As it can be seen here, using a robust and powerful AutoML solution I was able to obtain very good machine learning models for exoplanet predictions, and that required very little effort from my side.
2.5 AutoML workflow used to solve this problem
For this study I went through 5 basic steps in SpeedWise Machine Learning:
- Upload Data: This is achieved with a simple browser-based “drag and drop” exercise of the original dataset file (a .csv file in our case). A necessary step from the user was to define the output variable that we wanted to predict, and to indicate whether this was a classification or regression problem (in my case I tried both).
- Clean and Visualize Data: The original data made available by NASA and Caltech had some special characteristics that required attention before the data could be effectively used for building a machine learning model. For instance, I noted the presence of categorial features and the presence of incomplete features (i.e., with missing data) in this dataset. In our case we solved these problems using binary encoding and data imputation methods (e.g., random forest). On the other hand data visualization helped me evaluating the nature of the data being used in our problem, and some specialized actions could be certainly taken based on that visualization exercise. Nevertheless SpeedWise Machine Learning offers an AutoPilot option to automatically deal with most of these data processing issues and to generate a well-condition dataset, which is very handy for those people that lack a data science background for instance. This includes also appropriately splitting the data into training, validation and test sets.
- Machine Learning Model Building/Optimization: As mentioned earlier, with SpeedWise Machine Learning one can choose from a variety of machine learning models, or to try all of them if desired. For each model, a hyperparameter optimization process is also necessary to identify the best possible machine learning configuration. This technology leverages cloud computing to carry out this model building and optimization process in a very efficient manner.

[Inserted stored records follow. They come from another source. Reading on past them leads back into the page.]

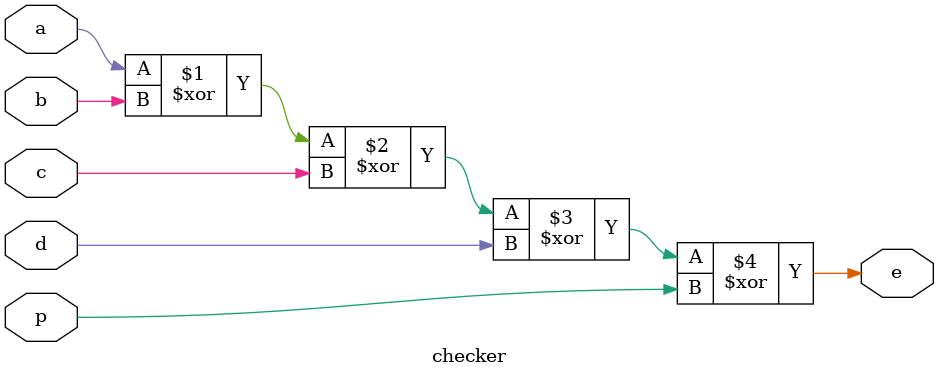
<source format=v>
`timescale 1ns / 1ps


module checker(
    input a,b,c,d,p,
    output e
    );
    
    assign e = a^b^c^d^p;
endmodule

</source>
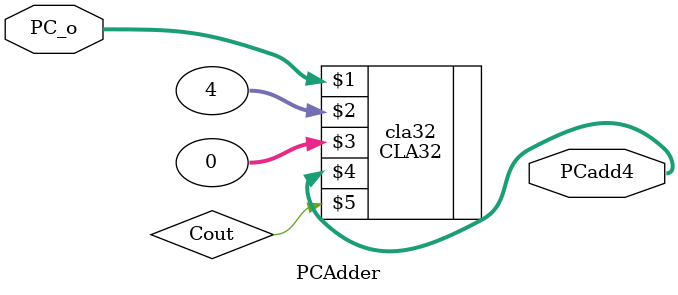
<source format=v>
`timescale 1ns / 1ps


module PCAdder(PC_o,PCadd4);
    input [31:0] PC_o;//Æ«ÒÆÁ¿
    output [31:0] PCadd4;//ÐÂÖ¸ÁîµØÖ·
    wire Cout;
    CLA32 cla32(PC_o,4,0, PCadd4, Cout);
endmodule

</source>
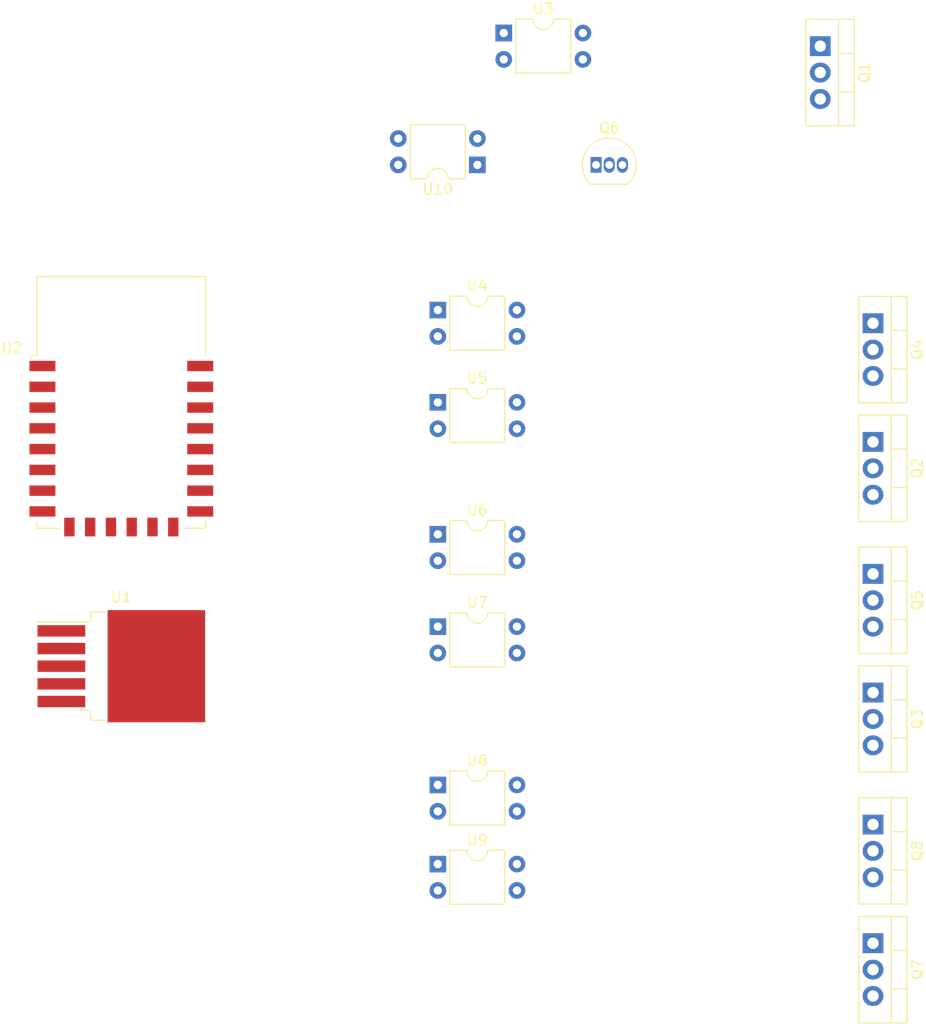
<source format=kicad_pcb>
(kicad_pcb (version 20211014) (generator pcbnew)

  (general
    (thickness 1.6)
  )

  (paper "A4")
  (layers
    (0 "F.Cu" signal)
    (31 "B.Cu" signal)
    (32 "B.Adhes" user "B.Adhesive")
    (33 "F.Adhes" user "F.Adhesive")
    (34 "B.Paste" user)
    (35 "F.Paste" user)
    (36 "B.SilkS" user "B.Silkscreen")
    (37 "F.SilkS" user "F.Silkscreen")
    (38 "B.Mask" user)
    (39 "F.Mask" user)
    (40 "Dwgs.User" user "User.Drawings")
    (41 "Cmts.User" user "User.Comments")
    (42 "Eco1.User" user "User.Eco1")
    (43 "Eco2.User" user "User.Eco2")
    (44 "Edge.Cuts" user)
    (45 "Margin" user)
    (46 "B.CrtYd" user "B.Courtyard")
    (47 "F.CrtYd" user "F.Courtyard")
    (48 "B.Fab" user)
    (49 "F.Fab" user)
  )

  (setup
    (pad_to_mask_clearance 0)
    (pcbplotparams
      (layerselection 0x00010fc_ffffffff)
      (disableapertmacros false)
      (usegerberextensions false)
      (usegerberattributes true)
      (usegerberadvancedattributes true)
      (creategerberjobfile true)
      (svguseinch false)
      (svgprecision 6)
      (excludeedgelayer true)
      (plotframeref false)
      (viasonmask false)
      (mode 1)
      (useauxorigin false)
      (hpglpennumber 1)
      (hpglpenspeed 20)
      (hpglpendiameter 15.000000)
      (dxfpolygonmode true)
      (dxfimperialunits true)
      (dxfusepcbnewfont true)
      (psnegative false)
      (psa4output false)
      (plotreference true)
      (plotvalue true)
      (plotinvisibletext false)
      (sketchpadsonfab false)
      (subtractmaskfromsilk false)
      (outputformat 1)
      (mirror false)
      (drillshape 1)
      (scaleselection 1)
      (outputdirectory "")
    )
  )

  (net 0 "")
  (net 1 "GND")
  (net 2 "Net-(D1-Pad2)")
  (net 3 "Net-(Q1-Pad1)")
  (net 4 "Net-(J1-Pad1)")
  (net 5 "Net-(Q2-Pad1)")
  (net 6 "Net-(Q3-Pad3)")
  (net 7 "Net-(J1-Pad2)")
  (net 8 "Net-(Q3-Pad1)")
  (net 9 "+12V")
  (net 10 "Net-(Q4-Pad1)")
  (net 11 "Net-(Q5-Pad1)")
  (net 12 "Net-(Q6-Pad1)")
  (net 13 "Net-(Q6-Pad3)")
  (net 14 "Net-(Q6-Pad2)")
  (net 15 "Net-(J1-Pad3)")
  (net 16 "Net-(Q7-Pad1)")
  (net 17 "Net-(Q8-Pad1)")
  (net 18 "Net-(U1-Pad5)")
  (net 19 "Net-(U1-Pad4)")
  (net 20 "+5V")
  (net 21 "Net-(U2-Pad22)")
  (net 22 "Net-(U2-Pad21)")
  (net 23 "Net-(U2-Pad20)")
  (net 24 "Net-(U2-Pad19)")
  (net 25 "Net-(U2-Pad18)")
  (net 26 "Net-(U10-Pad4)")
  (net 27 "Net-(U2-Pad16)")
  (net 28 "Net-(U2-Pad14)")
  (net 29 "Net-(U2-Pad13)")
  (net 30 "Net-(U2-Pad12)")
  (net 31 "Net-(U2-Pad11)")
  (net 32 "Net-(U2-Pad10)")
  (net 33 "Net-(U2-Pad9)")
  (net 34 "Net-(U2-Pad7)")
  (net 35 "Net-(U2-Pad6)")
  (net 36 "Net-(U2-Pad5)")
  (net 37 "Net-(U2-Pad4)")
  (net 38 "Net-(U2-Pad3)")
  (net 39 "Net-(U2-Pad2)")
  (net 40 "Net-(U2-Pad1)")
  (net 41 "Net-(R1-Pad2)")
  (net 42 "Net-(R8-Pad2)")
  (net 43 "Net-(R7-Pad2)")
  (net 44 "Net-(R9-Pad2)")
  (net 45 "Net-(R2-Pad2)")
  (net 46 "Net-(R10-Pad2)")
  (net 47 "Net-(R3-Pad2)")
  (net 48 "Net-(R11-Pad2)")
  (net 49 "Net-(R4-Pad2)")
  (net 50 "Net-(R12-Pad2)")
  (net 51 "Net-(R5-Pad2)")
  (net 52 "Net-(R13-Pad2)")
  (net 53 "Net-(R6-Pad2)")

  (footprint "Package_TO_SOT_THT:TO-220-3_Vertical" (layer "F.Cu") (at 154.94 43.18 -90))

  (footprint "Package_TO_SOT_THT:TO-220-3_Vertical" (layer "F.Cu") (at 160.02 81.28 -90))

  (footprint "Package_TO_SOT_THT:TO-220-3_Vertical" (layer "F.Cu") (at 160.02 105.41 -90))

  (footprint "Package_TO_SOT_THT:TO-220-3_Vertical" (layer "F.Cu") (at 160.02 69.85 -90))

  (footprint "Package_TO_SOT_THT:TO-220-3_Vertical" (layer "F.Cu") (at 160.02 93.98 -90))

  (footprint "Package_TO_SOT_THT:TO-92_Inline" (layer "F.Cu") (at 133.35 54.61))

  (footprint "Package_TO_SOT_THT:TO-220-3_Vertical" (layer "F.Cu") (at 160.02 129.54 -90))

  (footprint "Package_TO_SOT_THT:TO-220-3_Vertical" (layer "F.Cu") (at 160.02 118.11 -90))

  (footprint "Package_TO_SOT_SMD:TO-263-5_TabPin3" (layer "F.Cu") (at 87.63 102.87))

  (footprint "RF_Module:ESP-12E" (layer "F.Cu") (at 87.63 77.47))

  (footprint "Package_DIP:DIP-4_W7.62mm" (layer "F.Cu") (at 124.46 41.91))

  (footprint "Package_DIP:DIP-4_W7.62mm" (layer "F.Cu") (at 118.11 68.58))

  (footprint "Package_DIP:DIP-4_W7.62mm" (layer "F.Cu") (at 118.11 77.47))

  (footprint "Package_DIP:DIP-4_W7.62mm" (layer "F.Cu") (at 118.11 90.17))

  (footprint "Package_DIP:DIP-4_W7.62mm" (layer "F.Cu") (at 118.11 99.06))

  (footprint "Package_DIP:DIP-4_W7.62mm" (layer "F.Cu") (at 118.11 114.3))

  (footprint "Package_DIP:DIP-4_W7.62mm" (layer "F.Cu") (at 118.11 121.92))

  (footprint "Package_DIP:DIP-4_W7.62mm" (layer "F.Cu") (at 121.92 54.61 180))

)

</source>
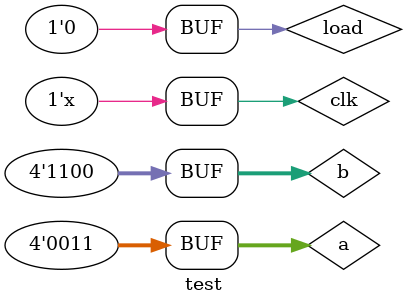
<source format=v>
`timescale 1ns / 1ps
module inmultire(a,b,rez,clk,load,gata);
parameter n=4,n1=8;
input [n-1:0] a,b;
input clk,load;
output [n1-1:0] rez;
output gata;
reg [n-1:0] regA;
reg [n-1:0] regB;           
reg [n-1:0] regQ;           
reg Qn1,gata;         
reg [n-1:0] count;          
reg advance;             

always @(posedge clk)
 begin
 if(load)
    begin
     regA=0;
     regB=a;
     regQ=b;
     Qn1=0;
     gata=0;
     count=n;
     advance=0;
    end
  else if (!gata) 
   
	case({advance,regQ[0],Qn1})
    3'b010: begin               
          	 regA=regA+~regB+1;
				 advance=1;
				end
    3'b001: begin              
             regA=regA+regB;
             advance=1;
				end
    default: begin                
				  {regA,regQ,Qn1}=({regA,regQ,Qn1}>>1);
				  regA[3]=regA[2];
				  advance=0;
				  count=count-1;
				  if(count==0)
				    gata=1;
				 end
   endcase
 end
  assign rez={regA,regQ};        
endmodule

module test;
parameter n=4,n1=8;
reg [n-1:0] a,b;
reg clk,load;
wire [n1-1:0] rez;
wire gata;
initial begin
		a = 3;
		b = -4;
		clk = 0;
		load = 0;

		#10 load=1;
		#10 load=0;
		
	end
always begin
        #1 clk = !clk;
    end
    inmultire booth (a,b,rez,clk, load,gata);
endmodule



</source>
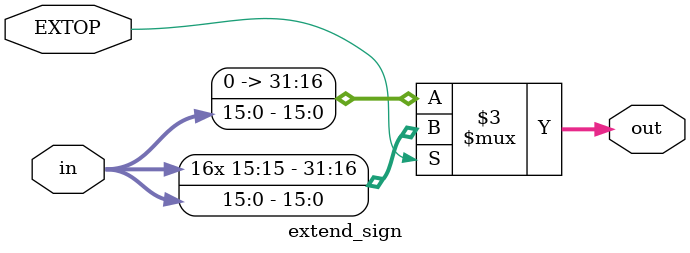
<source format=v>
`timescale 1ns / 1ps

module extend_sign(
    input [15:0] in,
    input EXTOP,
    output reg [31:0] out
    );
    
    always@(in or EXTOP)
        if(EXTOP)
            out = {{16{in[15]}}, in};
        else
            out = {16'b0, in};
endmodule

</source>
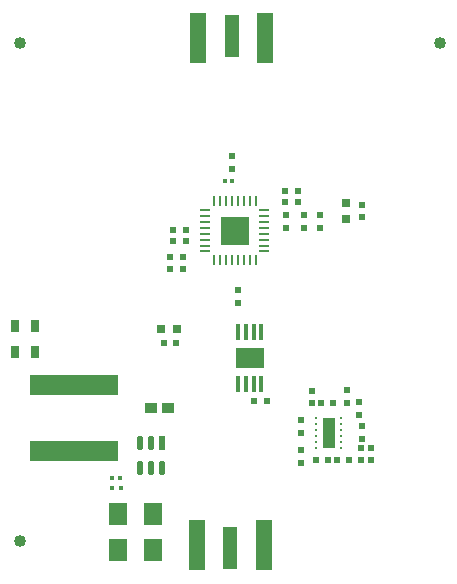
<source format=gtp>
G04*
G04 #@! TF.GenerationSoftware,Altium Limited,Altium Designer,23.8.1 (32)*
G04*
G04 Layer_Color=8421504*
%FSLAX25Y25*%
%MOIN*%
G70*
G04*
G04 #@! TF.SameCoordinates,C2238681-CFA7-4295-91EC-4EAF016C526F*
G04*
G04*
G04 #@! TF.FilePolarity,Positive*
G04*
G01*
G75*
%ADD18R,0.09462X0.09462*%
%ADD19R,0.01772X0.05512*%
%ADD20R,0.09488X0.07008*%
%ADD21C,0.01181*%
%ADD22R,0.04331X0.10472*%
%ADD23R,0.01772X0.01772*%
%ADD24R,0.01772X0.01378*%
%ADD25R,0.03150X0.02953*%
%ADD26R,0.01181X0.01181*%
%ADD27R,0.05315X0.16535*%
%ADD28R,0.05000X0.14173*%
%ADD29R,0.29528X0.07087*%
%ADD30R,0.00942X0.03567*%
G04:AMPARAMS|DCode=31|XSize=35.67mil|YSize=9.42mil|CornerRadius=4.71mil|HoleSize=0mil|Usage=FLASHONLY|Rotation=90.000|XOffset=0mil|YOffset=0mil|HoleType=Round|Shape=RoundedRectangle|*
%AMROUNDEDRECTD31*
21,1,0.03567,0.00000,0,0,90.0*
21,1,0.02625,0.00942,0,0,90.0*
1,1,0.00942,0.00000,0.01313*
1,1,0.00942,0.00000,-0.01313*
1,1,0.00942,0.00000,-0.01313*
1,1,0.00942,0.00000,0.01313*
%
%ADD31ROUNDEDRECTD31*%
G04:AMPARAMS|DCode=32|XSize=9.42mil|YSize=35.67mil|CornerRadius=4.71mil|HoleSize=0mil|Usage=FLASHONLY|Rotation=90.000|XOffset=0mil|YOffset=0mil|HoleType=Round|Shape=RoundedRectangle|*
%AMROUNDEDRECTD32*
21,1,0.00942,0.02625,0,0,90.0*
21,1,0.00000,0.03567,0,0,90.0*
1,1,0.00942,0.01313,0.00000*
1,1,0.00942,0.01313,0.00000*
1,1,0.00942,-0.01313,0.00000*
1,1,0.00942,-0.01313,0.00000*
%
%ADD32ROUNDEDRECTD32*%
G04:AMPARAMS|DCode=33|XSize=49.38mil|YSize=20.95mil|CornerRadius=10.48mil|HoleSize=0mil|Usage=FLASHONLY|Rotation=270.000|XOffset=0mil|YOffset=0mil|HoleType=Round|Shape=RoundedRectangle|*
%AMROUNDEDRECTD33*
21,1,0.04938,0.00000,0,0,270.0*
21,1,0.02843,0.02095,0,0,270.0*
1,1,0.02095,0.00000,-0.01422*
1,1,0.02095,0.00000,0.01422*
1,1,0.02095,0.00000,0.01422*
1,1,0.02095,0.00000,-0.01422*
%
%ADD33ROUNDEDRECTD33*%
%ADD34R,0.02095X0.04938*%
%ADD35R,0.03963X0.03773*%
%ADD36R,0.06102X0.07480*%
%ADD37R,0.02559X0.04134*%
%ADD38R,0.02362X0.02165*%
%ADD39R,0.02362X0.02362*%
%ADD40R,0.02362X0.02362*%
%ADD41R,0.02953X0.03150*%
%ADD42R,0.02165X0.02362*%
%ADD43C,0.04000*%
D18*
X101547Y113354D02*
D03*
D19*
X110339Y79661D02*
D03*
X105220D02*
D03*
X102661D02*
D03*
X107780D02*
D03*
Y62339D02*
D03*
X110339D02*
D03*
X102661D02*
D03*
X105220D02*
D03*
D20*
X106500Y71000D02*
D03*
D21*
X137000Y42968D02*
D03*
Y44937D02*
D03*
Y46905D02*
D03*
Y48874D02*
D03*
Y50842D02*
D03*
X128732D02*
D03*
Y48874D02*
D03*
Y46905D02*
D03*
Y44937D02*
D03*
Y42968D02*
D03*
Y41000D02*
D03*
X137000D02*
D03*
D22*
X132866Y45921D02*
D03*
D23*
X60425Y27500D02*
D03*
X63575D02*
D03*
D24*
X63279Y31000D02*
D03*
X60720D02*
D03*
D25*
X138500Y117342D02*
D03*
Y122658D02*
D03*
D26*
X98138Y130000D02*
D03*
X100500D02*
D03*
D27*
X88878Y8508D02*
D03*
X111122D02*
D03*
X89378Y177492D02*
D03*
X111622D02*
D03*
D28*
X100000Y7721D02*
D03*
X100500Y178279D02*
D03*
D29*
X48000Y62024D02*
D03*
Y39976D02*
D03*
D30*
X94657Y103500D02*
D03*
D31*
X96626D02*
D03*
X98594D02*
D03*
X100563D02*
D03*
X102532D02*
D03*
X104500D02*
D03*
X106468D02*
D03*
X108437D02*
D03*
Y123209D02*
D03*
X106468D02*
D03*
X104500D02*
D03*
X102532D02*
D03*
X100563D02*
D03*
X98594D02*
D03*
X96626D02*
D03*
X94657D02*
D03*
D32*
X111402Y106465D02*
D03*
Y108433D02*
D03*
Y110402D02*
D03*
Y112370D02*
D03*
Y114339D02*
D03*
Y116307D02*
D03*
Y118276D02*
D03*
Y120244D02*
D03*
X91693D02*
D03*
Y118276D02*
D03*
Y116307D02*
D03*
Y114339D02*
D03*
Y112370D02*
D03*
Y110402D02*
D03*
Y108433D02*
D03*
Y106465D02*
D03*
D33*
X77240Y34365D02*
D03*
X73500D02*
D03*
X69760D02*
D03*
Y42635D02*
D03*
X73500D02*
D03*
D34*
X77240D02*
D03*
D35*
X79283Y54181D02*
D03*
X73568D02*
D03*
D36*
X62693Y19000D02*
D03*
X74307D02*
D03*
X62693Y7000D02*
D03*
X74307D02*
D03*
D37*
X34846Y81500D02*
D03*
X28153D02*
D03*
X34846Y73000D02*
D03*
X28153D02*
D03*
D38*
X144000Y118032D02*
D03*
Y121968D02*
D03*
X143500Y37031D02*
D03*
Y40968D02*
D03*
X147000D02*
D03*
Y37031D02*
D03*
X127366Y59890D02*
D03*
Y55953D02*
D03*
D39*
X122665Y123000D02*
D03*
X118335D02*
D03*
X79835Y104500D02*
D03*
X84165D02*
D03*
X79835Y100500D02*
D03*
X84165D02*
D03*
X107835Y56500D02*
D03*
X112165D02*
D03*
X80835Y110000D02*
D03*
X85165D02*
D03*
X80835Y113500D02*
D03*
X85165D02*
D03*
X122665Y126500D02*
D03*
X118335D02*
D03*
D40*
X130000Y118665D02*
D03*
Y114335D02*
D03*
X124500Y118665D02*
D03*
Y114335D02*
D03*
X118500Y118665D02*
D03*
Y114335D02*
D03*
X100500Y138165D02*
D03*
Y133835D02*
D03*
X102661Y89335D02*
D03*
Y93665D02*
D03*
X143000Y51835D02*
D03*
Y56165D02*
D03*
X144000Y44000D02*
D03*
Y48331D02*
D03*
X123500Y35835D02*
D03*
Y40165D02*
D03*
Y50165D02*
D03*
Y45835D02*
D03*
X139000Y55835D02*
D03*
Y60165D02*
D03*
D41*
X76842Y80500D02*
D03*
X82157D02*
D03*
D42*
X128532Y37000D02*
D03*
X132468D02*
D03*
X139469D02*
D03*
X135531D02*
D03*
X78031Y76000D02*
D03*
X81968D02*
D03*
X134335Y55921D02*
D03*
X130398D02*
D03*
D43*
X170000Y176000D02*
D03*
X30000D02*
D03*
X30000Y10000D02*
D03*
M02*

</source>
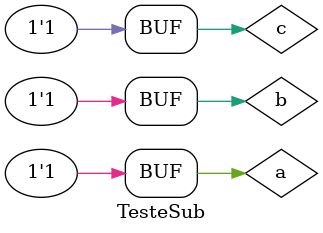
<source format=v>

module HalfSub (s0,s1,a,b);
input a,b;
output s0,s1;
wire q0;
xor XOR1 (s0,a,b);
not NOT1 (q0,a);
and AND1 (s1,q0,b);
endmodule //fim da construcao do circuito de meia-diferença

module Subtractor (s0,s1,a,b,c);
input a,b,c;
output s0,s1;
wire q0,q1,q2;
HalfSub D1 (q0,q1,a,b);
HalfSub D2 (s0,q2,q0,c);
or OR1 (s1,q1,q2);
endmodule

module TesteSub;
reg a,b,c;
wire s0,s1;
Subtractor D (s0,s1,a,b,c);
initial begin: start
a=0; b=0; c=0;
end

initial begin: main
$display ("Nome: Jessica Luisa Betonico Andradde	Matricula: 412748");
$display ("Circuito Diferença completa ");
$display ("\n a | b | vem um | = | s1 | s0 |");
$monitor (" %b | %b | %6b    | = | %2b | %2b |",a,b,c,s1,s0);
#1 a=0; b=0; c=1;
#1 a=0; b=1; c=0;
#1 a=0; b=1; c=1;
#1 a=1; b=0; c=0;
#1 a=1; b=0; c=1;
#1 a=1; b=1; c=0;
#1 a=1; b=1; c=1;
end
endmodule
</source>
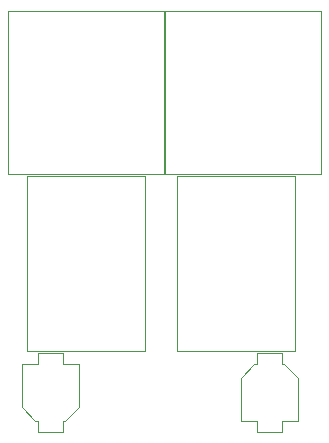
<source format=gbr>
G04 #@! TF.GenerationSoftware,KiCad,Pcbnew,(5.0.1)-4*
G04 #@! TF.CreationDate,2019-03-05T01:38:52-06:00*
G04 #@! TF.ProjectId,util_LFO,7574696C5F4C464F2E6B696361645F70,rev?*
G04 #@! TF.SameCoordinates,Original*
G04 #@! TF.FileFunction,Other,User*
%FSLAX46Y46*%
G04 Gerber Fmt 4.6, Leading zero omitted, Abs format (unit mm)*
G04 Created by KiCad (PCBNEW (5.0.1)-4) date 3/5/2019 1:38:52*
%MOMM*%
%LPD*%
G01*
G04 APERTURE LIST*
%ADD10C,0.050000*%
G04 APERTURE END LIST*
D10*
G04 #@! TO.C,RV11*
X82290000Y-59105000D02*
X82290000Y-72905000D01*
X95590000Y-59105000D02*
X82290000Y-59105000D01*
X95590000Y-72905000D02*
X95590000Y-59105000D01*
X82290000Y-72905000D02*
X95590000Y-72905000D01*
G04 #@! TO.C,C4*
X83452000Y-89040000D02*
X84802000Y-89040000D01*
X84802000Y-89040000D02*
X84802000Y-88090000D01*
X84802000Y-88090000D02*
X86902000Y-88090000D01*
X86902000Y-88090000D02*
X86902000Y-89040000D01*
X86902000Y-89040000D02*
X88252000Y-89040000D01*
X88252000Y-92690000D02*
X88252000Y-89040000D01*
X83452000Y-92690000D02*
X83452000Y-89040000D01*
X87102000Y-93840000D02*
X88252000Y-92690000D01*
X84602000Y-93840000D02*
X83452000Y-92690000D01*
X84602000Y-93840000D02*
X84802000Y-93840000D01*
X86902000Y-93840000D02*
X87102000Y-93840000D01*
X84802000Y-93840000D02*
X84802000Y-94790000D01*
X84802000Y-94790000D02*
X86902000Y-94790000D01*
X86902000Y-94790000D02*
X86902000Y-93840000D01*
G04 #@! TO.C,C5*
X103344000Y-88090000D02*
X103344000Y-89040000D01*
X105444000Y-88090000D02*
X103344000Y-88090000D01*
X105444000Y-89040000D02*
X105444000Y-88090000D01*
X103344000Y-89040000D02*
X103144000Y-89040000D01*
X105644000Y-89040000D02*
X105444000Y-89040000D01*
X105644000Y-89040000D02*
X106794000Y-90190000D01*
X103144000Y-89040000D02*
X101994000Y-90190000D01*
X106794000Y-90190000D02*
X106794000Y-93840000D01*
X101994000Y-90190000D02*
X101994000Y-93840000D01*
X103344000Y-93840000D02*
X101994000Y-93840000D01*
X103344000Y-94790000D02*
X103344000Y-93840000D01*
X105444000Y-94790000D02*
X103344000Y-94790000D01*
X105444000Y-93840000D02*
X105444000Y-94790000D01*
X106794000Y-93840000D02*
X105444000Y-93840000D01*
G04 #@! TO.C,J1*
X96600000Y-87926000D02*
X96600000Y-73096000D01*
X106600000Y-87926000D02*
X106600000Y-73096000D01*
X106600000Y-87926000D02*
X96600000Y-87926000D01*
X106600000Y-73096000D02*
X96600000Y-73096000D01*
G04 #@! TO.C,J2*
X93900000Y-73096000D02*
X83900000Y-73096000D01*
X93900000Y-87926000D02*
X83900000Y-87926000D01*
X93900000Y-87926000D02*
X93900000Y-73096000D01*
X83900000Y-87926000D02*
X83900000Y-73096000D01*
G04 #@! TO.C,RV10*
X95498000Y-72905000D02*
X108798000Y-72905000D01*
X108798000Y-72905000D02*
X108798000Y-59105000D01*
X108798000Y-59105000D02*
X95498000Y-59105000D01*
X95498000Y-59105000D02*
X95498000Y-72905000D01*
G04 #@! TD*
M02*

</source>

- Machine Learning Model Evaluation and Uncertainty Quantification: Once the best possible model is identified, a series of quantitative metrics and plots are used to properly evaluate the model (we showed some of those above). In reality feature importance analysis, partial dependence analysis and uncertainty quantification envelopes are critical components in validating and trusting machine learning models.
- Machine Learning Model Deployment: While deployment was not the main objective of this study, it is also possible within SpeedWise Machine Learning to generate an API (in Python, MATLAB and/or JavaScript). This would certainly facilitate deployment of the model and automatically running predictions for new data as it becomes available.
3. CONCLUSION
Generating accurate machine learning models for exciting problems like exoplanet hunting is not a difficult task if the right tools or technologies are used. In my case I used SpeedWise Machine Learning, an AutoML solution that leverages cloud computing capabilities, in order to solve two different machine learning experiments (classification and regression) for exoplanet predictions. These results show that highly accurate predictive models can be easily obtained by applying smart built-in automated capabilities of commercial machine learning software.